---- Reading text

40I accept that more thorough due diligence on the part of the solicitors in this case (such as by conducting title searches) could well have identified the correct name of the Dexus group entity that owned and managed the IBM Tower and unearthed the Contract. However, as the authorities make clear, the reasonableness of the plaintiff’s (or its solicitor’s) error in mistaking the name, is not relevant to the granting of leave under r36.01(4).

41Silverstone Holdings Pty Ltd v American Home Assurance Co (1997) 8 WAR 516 is an example of case involving appointment of a liquidator and a mistake as to which entity was the trustee of which trust. Like the present case, it concerned a mistake in the name of a plaintiff, not the more common misnaming of a defendant. The Full Court of the Supreme Court of Western Australia held that there was a genuine mistake about the name of the person who occupied the position of the trustee of a particular trust, and allowed amendments enabling a plaintiff to sue in its capacity as trustee of that trust. White J held (at 528) as follows:

“In the present case, it is clear that the wrong person (Misty) was named as first plaintiff in the writ. This was as the result of a mistake both of the liquidator of Misty and of the appellant and the mistake can, I think, fairly be attributed to fault on their parts. However, "mistake" includes an error made with fault: see Mitchell v Harris Engineering Co Ltd [1967] 2 QB 703 at 719, 721. There seems no doubt that the mistake was a genuine one and it is apparent that it did not mislead the respondent.”

--------
---- Material for this exercise

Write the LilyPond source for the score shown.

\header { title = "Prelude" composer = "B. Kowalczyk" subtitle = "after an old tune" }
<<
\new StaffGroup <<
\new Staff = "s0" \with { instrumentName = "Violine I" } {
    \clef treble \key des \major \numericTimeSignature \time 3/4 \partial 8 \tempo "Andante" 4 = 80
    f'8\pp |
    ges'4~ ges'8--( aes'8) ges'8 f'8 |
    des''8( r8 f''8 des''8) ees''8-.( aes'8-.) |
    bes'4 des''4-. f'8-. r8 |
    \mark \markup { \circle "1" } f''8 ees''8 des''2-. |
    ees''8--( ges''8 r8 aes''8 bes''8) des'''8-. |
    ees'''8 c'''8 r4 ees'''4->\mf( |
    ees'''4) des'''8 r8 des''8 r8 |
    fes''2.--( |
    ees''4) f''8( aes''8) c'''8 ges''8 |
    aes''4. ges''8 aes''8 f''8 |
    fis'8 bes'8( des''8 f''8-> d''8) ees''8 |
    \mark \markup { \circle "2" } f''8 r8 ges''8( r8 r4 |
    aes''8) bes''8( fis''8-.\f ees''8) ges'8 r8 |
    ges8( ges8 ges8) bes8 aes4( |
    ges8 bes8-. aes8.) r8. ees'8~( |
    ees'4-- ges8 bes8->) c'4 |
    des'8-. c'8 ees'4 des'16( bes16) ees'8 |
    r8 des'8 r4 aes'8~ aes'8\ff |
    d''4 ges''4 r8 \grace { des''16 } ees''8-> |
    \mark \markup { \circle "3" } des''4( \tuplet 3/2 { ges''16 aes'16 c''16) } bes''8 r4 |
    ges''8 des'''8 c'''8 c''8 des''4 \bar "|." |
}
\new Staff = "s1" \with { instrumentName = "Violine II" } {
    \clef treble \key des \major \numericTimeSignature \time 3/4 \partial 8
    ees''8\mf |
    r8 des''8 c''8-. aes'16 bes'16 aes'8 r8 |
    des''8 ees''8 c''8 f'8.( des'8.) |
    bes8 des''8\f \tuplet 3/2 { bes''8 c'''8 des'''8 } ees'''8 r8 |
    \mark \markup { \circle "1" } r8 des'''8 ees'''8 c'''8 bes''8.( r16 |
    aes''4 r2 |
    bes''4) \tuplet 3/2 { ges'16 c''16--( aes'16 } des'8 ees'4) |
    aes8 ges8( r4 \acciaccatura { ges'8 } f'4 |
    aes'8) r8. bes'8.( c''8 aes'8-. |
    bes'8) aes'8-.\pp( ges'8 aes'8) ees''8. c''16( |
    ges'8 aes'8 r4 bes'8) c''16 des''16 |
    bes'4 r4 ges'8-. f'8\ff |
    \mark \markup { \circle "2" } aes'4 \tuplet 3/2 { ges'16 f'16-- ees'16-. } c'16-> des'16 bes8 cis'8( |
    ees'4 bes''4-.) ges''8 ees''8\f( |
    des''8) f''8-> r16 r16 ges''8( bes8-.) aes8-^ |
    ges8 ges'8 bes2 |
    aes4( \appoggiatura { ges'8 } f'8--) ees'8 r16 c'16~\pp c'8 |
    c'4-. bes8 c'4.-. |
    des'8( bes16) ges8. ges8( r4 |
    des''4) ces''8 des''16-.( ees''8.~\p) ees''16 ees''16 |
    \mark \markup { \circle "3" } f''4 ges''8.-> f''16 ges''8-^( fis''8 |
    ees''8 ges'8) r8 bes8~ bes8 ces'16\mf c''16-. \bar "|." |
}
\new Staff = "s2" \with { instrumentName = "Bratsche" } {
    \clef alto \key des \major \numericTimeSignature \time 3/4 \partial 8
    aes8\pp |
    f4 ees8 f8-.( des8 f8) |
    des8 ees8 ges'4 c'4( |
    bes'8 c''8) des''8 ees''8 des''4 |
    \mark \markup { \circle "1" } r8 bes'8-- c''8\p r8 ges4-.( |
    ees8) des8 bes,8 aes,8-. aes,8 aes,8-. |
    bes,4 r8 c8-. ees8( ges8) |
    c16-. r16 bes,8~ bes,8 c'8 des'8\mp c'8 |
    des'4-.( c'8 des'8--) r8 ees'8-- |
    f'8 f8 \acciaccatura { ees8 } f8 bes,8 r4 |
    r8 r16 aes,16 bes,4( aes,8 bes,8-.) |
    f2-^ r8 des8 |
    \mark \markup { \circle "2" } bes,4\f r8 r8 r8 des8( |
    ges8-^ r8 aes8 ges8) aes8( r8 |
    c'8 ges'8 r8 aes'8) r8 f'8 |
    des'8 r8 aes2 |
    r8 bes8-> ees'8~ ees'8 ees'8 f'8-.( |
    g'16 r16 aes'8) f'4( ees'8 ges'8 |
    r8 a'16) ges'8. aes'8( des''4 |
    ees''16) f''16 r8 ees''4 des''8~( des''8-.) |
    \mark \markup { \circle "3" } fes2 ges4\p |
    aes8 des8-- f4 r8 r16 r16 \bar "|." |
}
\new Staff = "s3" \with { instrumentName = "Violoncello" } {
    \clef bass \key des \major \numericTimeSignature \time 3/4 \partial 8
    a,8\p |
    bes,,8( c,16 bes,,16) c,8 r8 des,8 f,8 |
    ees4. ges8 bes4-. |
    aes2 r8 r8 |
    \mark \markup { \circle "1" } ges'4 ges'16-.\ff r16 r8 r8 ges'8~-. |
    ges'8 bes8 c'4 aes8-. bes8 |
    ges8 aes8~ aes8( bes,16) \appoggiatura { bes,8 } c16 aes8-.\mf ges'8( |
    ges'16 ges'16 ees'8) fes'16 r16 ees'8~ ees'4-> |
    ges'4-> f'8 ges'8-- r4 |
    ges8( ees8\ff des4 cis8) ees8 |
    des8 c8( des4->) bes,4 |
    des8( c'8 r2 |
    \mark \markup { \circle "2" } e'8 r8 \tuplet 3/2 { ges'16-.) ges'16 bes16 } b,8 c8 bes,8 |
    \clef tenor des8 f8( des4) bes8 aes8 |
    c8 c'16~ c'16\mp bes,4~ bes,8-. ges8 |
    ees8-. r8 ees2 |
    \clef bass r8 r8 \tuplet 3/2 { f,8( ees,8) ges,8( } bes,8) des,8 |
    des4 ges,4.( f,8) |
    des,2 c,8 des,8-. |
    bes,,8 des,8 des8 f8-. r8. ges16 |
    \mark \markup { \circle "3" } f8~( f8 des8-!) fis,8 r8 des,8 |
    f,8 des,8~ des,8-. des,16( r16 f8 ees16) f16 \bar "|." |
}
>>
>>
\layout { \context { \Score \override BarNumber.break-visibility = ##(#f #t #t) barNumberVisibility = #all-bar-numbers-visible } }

--------

→ **Required task 1**: Repeat the court passage on the misnamed plaintiff in full, word for word.
→ **Required task 2**: Show each line of the entries that contains the string "time".

→ **Complete response 1**:
40I accept that more thorough due diligence on the part of the solicitors in this case (such as by conducting title searches) could well have identified the correct name of the Dexus group entity that owned and managed the IBM Tower and unearthed the Contract. However, as the authorities make clear, the reasonableness of the plaintiff’s (or its solicitor’s) error in mistaking the name, is not relevant to the granting of leave under r36.01(4).

41Silverstone Holdings Pty Ltd v American Home Assurance Co (1997) 8 WAR 516 is an example of case involving appointment of a liquidator and a mistake as to which entity was the trustee of which trust. Like the present case, it concerned a mistake in the name of a plaintiff, not the more common misnaming of a defendant. The Full Court of the Supreme Court of Western Australia held that there was a genuine mistake about the name of the person who occupied the position of the trustee of a particular trust, and allowed amendments enabling a plaintiff to sue in its capacity as trustee of that trust. White J held (at 528) as follows:

“In the present case, it is clear that the wrong person (Misty) was named as first plaintiff in the writ. This was as the result of a mistake both of the liquidator of Misty and of the appellant and the mistake can, I think, fairly be attributed to fault on their parts. However, "mistake" includes an error made with fault: see Mitchell v Harris Engineering Co Ltd [1967] 2 QB 703 at 719, 721. There seems no doubt that the mistake was a genuine one and it is apparent that it did not mislead the respondent.”

→ **Complete response 2**:
    \clef treble \key des \major \numericTimeSignature \time 3/4 \partial 8 \tempo "Andante" 4 = 80
    \clef treble \key des \major \numericTimeSignature \time 3/4 \partial 8
    \clef alto \key des \major \numericTimeSignature \time 3/4 \partial 8
    \clef bass \key des \major \numericTimeSignature \time 3/4 \partial 8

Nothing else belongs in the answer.